Alain Lempereur will speak on “Empowering Local Leadership for Peace: Evidence from Post-Conflict Interventions in Burundi and the DR Congo” on Thursday, April 11 at noon in 423 Tobin Hall as part of the Interdisciplinary Seminar on Conflict and Violence Series on Best Practices in International Conflict Resolution and Peacebuilding.
 
All stages in a post-conflict intervention allow a facilitation team to get the buy-in and direct involvement of local leaders. Evidence will be provided by the work of the Burundi Leadership Training Program and the Initiative for a Cohesive Leadership in the DR Congo, where local leaders were permanently mobilized to drive the process and determine the content from beginning to end: in conflict assessment, convening, orientation, planning and location of activities, as well as in delivery, readjustment of content, communicating of results, monitoring and follow-up.

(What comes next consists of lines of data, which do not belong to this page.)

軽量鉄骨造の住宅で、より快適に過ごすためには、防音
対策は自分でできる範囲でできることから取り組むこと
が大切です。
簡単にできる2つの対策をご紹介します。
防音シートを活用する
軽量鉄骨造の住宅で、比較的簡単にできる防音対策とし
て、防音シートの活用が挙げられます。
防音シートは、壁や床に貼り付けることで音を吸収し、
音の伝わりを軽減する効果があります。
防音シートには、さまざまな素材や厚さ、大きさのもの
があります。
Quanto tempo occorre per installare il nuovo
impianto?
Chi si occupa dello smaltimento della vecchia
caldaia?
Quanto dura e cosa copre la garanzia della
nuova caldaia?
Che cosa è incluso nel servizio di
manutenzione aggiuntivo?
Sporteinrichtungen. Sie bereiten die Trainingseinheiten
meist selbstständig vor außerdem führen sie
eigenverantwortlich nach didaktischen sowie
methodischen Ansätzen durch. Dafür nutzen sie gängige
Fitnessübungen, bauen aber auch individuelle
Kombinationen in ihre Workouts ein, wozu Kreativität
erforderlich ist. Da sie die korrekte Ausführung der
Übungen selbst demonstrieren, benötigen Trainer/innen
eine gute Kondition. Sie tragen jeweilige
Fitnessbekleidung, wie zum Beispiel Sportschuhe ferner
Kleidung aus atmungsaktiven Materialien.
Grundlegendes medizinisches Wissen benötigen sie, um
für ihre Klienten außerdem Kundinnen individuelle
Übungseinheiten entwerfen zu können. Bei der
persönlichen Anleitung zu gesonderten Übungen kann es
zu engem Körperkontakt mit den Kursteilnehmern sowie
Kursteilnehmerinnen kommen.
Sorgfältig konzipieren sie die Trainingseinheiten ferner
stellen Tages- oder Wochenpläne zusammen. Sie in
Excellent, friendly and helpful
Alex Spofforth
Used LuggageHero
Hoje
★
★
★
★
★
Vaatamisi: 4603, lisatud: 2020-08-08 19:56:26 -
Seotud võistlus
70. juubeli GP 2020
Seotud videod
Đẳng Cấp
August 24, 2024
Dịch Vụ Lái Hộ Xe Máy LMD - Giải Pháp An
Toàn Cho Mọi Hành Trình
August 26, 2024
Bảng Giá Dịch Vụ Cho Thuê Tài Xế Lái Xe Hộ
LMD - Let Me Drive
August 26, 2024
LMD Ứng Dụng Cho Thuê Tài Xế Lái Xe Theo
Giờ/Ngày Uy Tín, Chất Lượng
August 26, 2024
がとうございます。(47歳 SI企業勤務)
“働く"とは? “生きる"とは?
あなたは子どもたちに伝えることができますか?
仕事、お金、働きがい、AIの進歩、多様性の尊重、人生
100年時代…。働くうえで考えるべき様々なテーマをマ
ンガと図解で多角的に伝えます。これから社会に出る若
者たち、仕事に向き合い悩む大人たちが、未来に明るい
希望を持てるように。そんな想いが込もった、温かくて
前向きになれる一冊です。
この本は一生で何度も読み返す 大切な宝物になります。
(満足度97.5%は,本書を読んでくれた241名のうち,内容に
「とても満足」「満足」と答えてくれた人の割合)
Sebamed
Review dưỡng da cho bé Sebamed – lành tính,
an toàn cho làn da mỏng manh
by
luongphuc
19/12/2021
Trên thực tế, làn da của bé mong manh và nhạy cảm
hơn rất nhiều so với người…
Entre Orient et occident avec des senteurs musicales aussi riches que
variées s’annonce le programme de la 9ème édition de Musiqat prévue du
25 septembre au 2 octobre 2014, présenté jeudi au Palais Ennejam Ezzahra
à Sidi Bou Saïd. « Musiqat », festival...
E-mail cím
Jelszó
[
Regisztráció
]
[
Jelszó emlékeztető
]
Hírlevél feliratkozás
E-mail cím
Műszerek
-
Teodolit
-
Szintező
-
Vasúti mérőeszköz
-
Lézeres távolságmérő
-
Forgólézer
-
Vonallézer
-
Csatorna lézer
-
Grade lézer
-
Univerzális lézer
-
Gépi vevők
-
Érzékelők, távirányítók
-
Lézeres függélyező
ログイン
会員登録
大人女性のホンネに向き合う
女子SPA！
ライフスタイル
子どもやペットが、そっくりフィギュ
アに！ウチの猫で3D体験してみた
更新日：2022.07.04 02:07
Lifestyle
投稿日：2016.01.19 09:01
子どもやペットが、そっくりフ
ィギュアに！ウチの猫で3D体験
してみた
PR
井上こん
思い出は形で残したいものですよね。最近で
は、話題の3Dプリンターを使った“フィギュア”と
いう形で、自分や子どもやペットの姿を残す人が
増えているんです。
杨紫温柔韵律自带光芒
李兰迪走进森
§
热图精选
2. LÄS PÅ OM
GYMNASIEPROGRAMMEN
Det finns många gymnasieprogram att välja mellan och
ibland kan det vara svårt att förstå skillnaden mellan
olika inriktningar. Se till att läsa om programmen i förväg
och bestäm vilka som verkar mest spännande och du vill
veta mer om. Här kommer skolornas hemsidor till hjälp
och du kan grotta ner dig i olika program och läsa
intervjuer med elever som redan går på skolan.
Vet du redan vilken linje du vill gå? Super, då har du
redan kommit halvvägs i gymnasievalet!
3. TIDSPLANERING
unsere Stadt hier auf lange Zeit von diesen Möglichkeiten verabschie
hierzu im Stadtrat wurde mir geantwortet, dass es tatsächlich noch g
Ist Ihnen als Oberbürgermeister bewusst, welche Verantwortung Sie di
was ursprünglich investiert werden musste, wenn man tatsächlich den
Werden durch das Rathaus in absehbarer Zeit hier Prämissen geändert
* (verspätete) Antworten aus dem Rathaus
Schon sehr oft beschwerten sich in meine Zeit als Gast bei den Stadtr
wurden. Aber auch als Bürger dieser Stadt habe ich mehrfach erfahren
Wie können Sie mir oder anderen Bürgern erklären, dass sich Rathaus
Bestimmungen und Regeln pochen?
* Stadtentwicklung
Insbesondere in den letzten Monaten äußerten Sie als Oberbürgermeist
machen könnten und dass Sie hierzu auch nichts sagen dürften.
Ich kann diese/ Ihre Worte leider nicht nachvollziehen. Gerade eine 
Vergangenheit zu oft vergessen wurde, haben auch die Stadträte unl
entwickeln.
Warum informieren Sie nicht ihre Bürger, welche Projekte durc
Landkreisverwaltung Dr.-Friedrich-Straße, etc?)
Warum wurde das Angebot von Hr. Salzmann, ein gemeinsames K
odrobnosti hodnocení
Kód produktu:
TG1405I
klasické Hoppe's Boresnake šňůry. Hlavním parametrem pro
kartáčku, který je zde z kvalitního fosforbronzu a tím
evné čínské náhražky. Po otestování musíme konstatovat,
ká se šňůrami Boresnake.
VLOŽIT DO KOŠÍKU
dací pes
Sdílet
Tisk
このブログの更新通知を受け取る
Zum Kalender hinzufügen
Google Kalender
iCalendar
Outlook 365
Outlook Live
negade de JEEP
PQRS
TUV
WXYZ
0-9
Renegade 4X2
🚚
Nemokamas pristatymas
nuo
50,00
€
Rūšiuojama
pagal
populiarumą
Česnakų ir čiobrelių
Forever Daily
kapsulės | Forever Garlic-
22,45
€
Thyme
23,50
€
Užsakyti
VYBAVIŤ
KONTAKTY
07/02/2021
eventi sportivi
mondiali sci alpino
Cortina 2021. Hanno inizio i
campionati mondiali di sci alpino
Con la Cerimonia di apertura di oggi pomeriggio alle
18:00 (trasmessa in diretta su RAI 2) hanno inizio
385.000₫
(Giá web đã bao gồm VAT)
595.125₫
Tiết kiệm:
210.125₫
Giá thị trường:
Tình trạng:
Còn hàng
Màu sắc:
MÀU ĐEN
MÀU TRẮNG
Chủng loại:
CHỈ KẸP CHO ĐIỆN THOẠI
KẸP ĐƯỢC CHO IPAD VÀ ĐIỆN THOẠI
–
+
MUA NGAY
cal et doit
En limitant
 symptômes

Lempereur is Alan B. Slifka Professor and director of the graduate programs in coexistence and conflict program at the Heller School for Social Policy at Brandeis University and a member of the executive committee of the program on negotiation at Harvard Law School. As a mediator in conflicts and negotiation expert, he advises international organizations, such as the European Commission and Parliament, Organization for Economic Cooperation and Development (OECD), North Atlantic Treaty Organization, United Nations Development Programme, United Nations Institute for Training and Research, and World Health Organization. Through the Wilson International Center for Scholars, he facilitated reconciliation and leadership programs in Africa, notably, in Burundi (2003-07) and in the D.R. Congo (2006-09). He belongs to the UN mediators’ network, and also moderated local and global meetings for the International Dialogue on Peacebuilding and Statebuilding (2009-11) for the OECD. As a negotiation pioneer in Europe and professor of negotiation and mediation at Essec in Paris and Singapore (1995-2011), he established and developed, an academic institute called Irene—peace in Greek—which he led as its first director (1995-2008).
 
The series is organized by the Psychology of Peace and Violence Program and co-sponsored by the Public Education for Peacebuilding Support Initiative of the United States Institute of Peace.